BART seq2seq -100 tokens in prediction

Hello

I am using facebook/BART for seq2sea task. I followed along this tutorial Translation - Hugging Face NLP Course and found something weird.

When I use BART to predict a samples there are -100 tokens in the array of output

array([    2,     0,  8800,  3850, 37589,  1000,  3675, 23054,  7778,
           2,     1,     1,     1,     1,     1,     1,     1,     1,
           1,     1,     1,     1,     1,     1,  -100,  -100,  -100,
        -100,  -100,  -100,  -100,  -100,  -100,  -100,  -100,  -100,
        -100,  -100,  -100,  -100,  -100,  -100,  -100,  -100,  -100,
        -100,  -100,  -100,  -100,  -100,  -100,  -100,  -100,  -100,
        -100,  -100,  -100,  -100,  -100,  -100,  -100,  -100,  -100,
        -100,  -100,  -100,  -100,  -100,  -100,  -100,  -100,  -100,
        -100,  -100,  -100,  -100,  -100,  -100,  -100])

You can see that it already has 1 as a BART’s padding token.
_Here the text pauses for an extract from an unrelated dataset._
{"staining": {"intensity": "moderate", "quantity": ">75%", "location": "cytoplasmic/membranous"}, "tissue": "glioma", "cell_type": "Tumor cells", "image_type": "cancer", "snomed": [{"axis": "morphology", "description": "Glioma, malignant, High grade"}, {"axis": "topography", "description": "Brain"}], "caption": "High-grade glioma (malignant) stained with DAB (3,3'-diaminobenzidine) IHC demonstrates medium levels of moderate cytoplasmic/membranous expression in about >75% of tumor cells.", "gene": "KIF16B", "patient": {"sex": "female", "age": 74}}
So, where -100 come from??
The model used in tutorial is Marian and It does predict any -100.

this is my training args

args = Seq2SeqTrainingArguments(
    save_folder,
    overwrite_output_dir=True,
    logging_strategy="epoch",
    evaluation_strategy="epoch",
    save_strategy="epoch",
    learning_rate=2e-6,
    per_device_train_batch_size=batch_size,
    per_device_eval_batch_size=batch_size,
    save_total_limit=3,
    num_train_epochs=20,
    predict_with_generate=True,
    fp16=True,
    report_to="none",
    load_best_model_at_end=True,
    seed=65,
    generation_max_length=128, 
    generation_num_beams=10,
)

When -100 are in predictions, it break this function

def postprocess(predictions, labels):
    predictions = predictions.cpu().numpy()
    labels = labels.cpu().numpy()

    decoded_preds = tokenizer.batch_decode(predictions, skip_special_tokens=True)

    # Replace -100 in the labels as we can't decode them.
    labels = np.where(labels != -100, labels, tokenizer.pad_token_id)
    decoded_labels = tokenizer.batch_decode(labels, skip_special_tokens=True)

    # Some simple post-processing
    decoded_preds = [pred.strip() for pred in decoded_preds]
    decoded_labels = [[label.strip()] for label in decoded_labels]
    return decoded_preds, decoded_labels

I also would like to know how to control length of predicted text?? right now my predictions are shape of (m, 79). Why 79??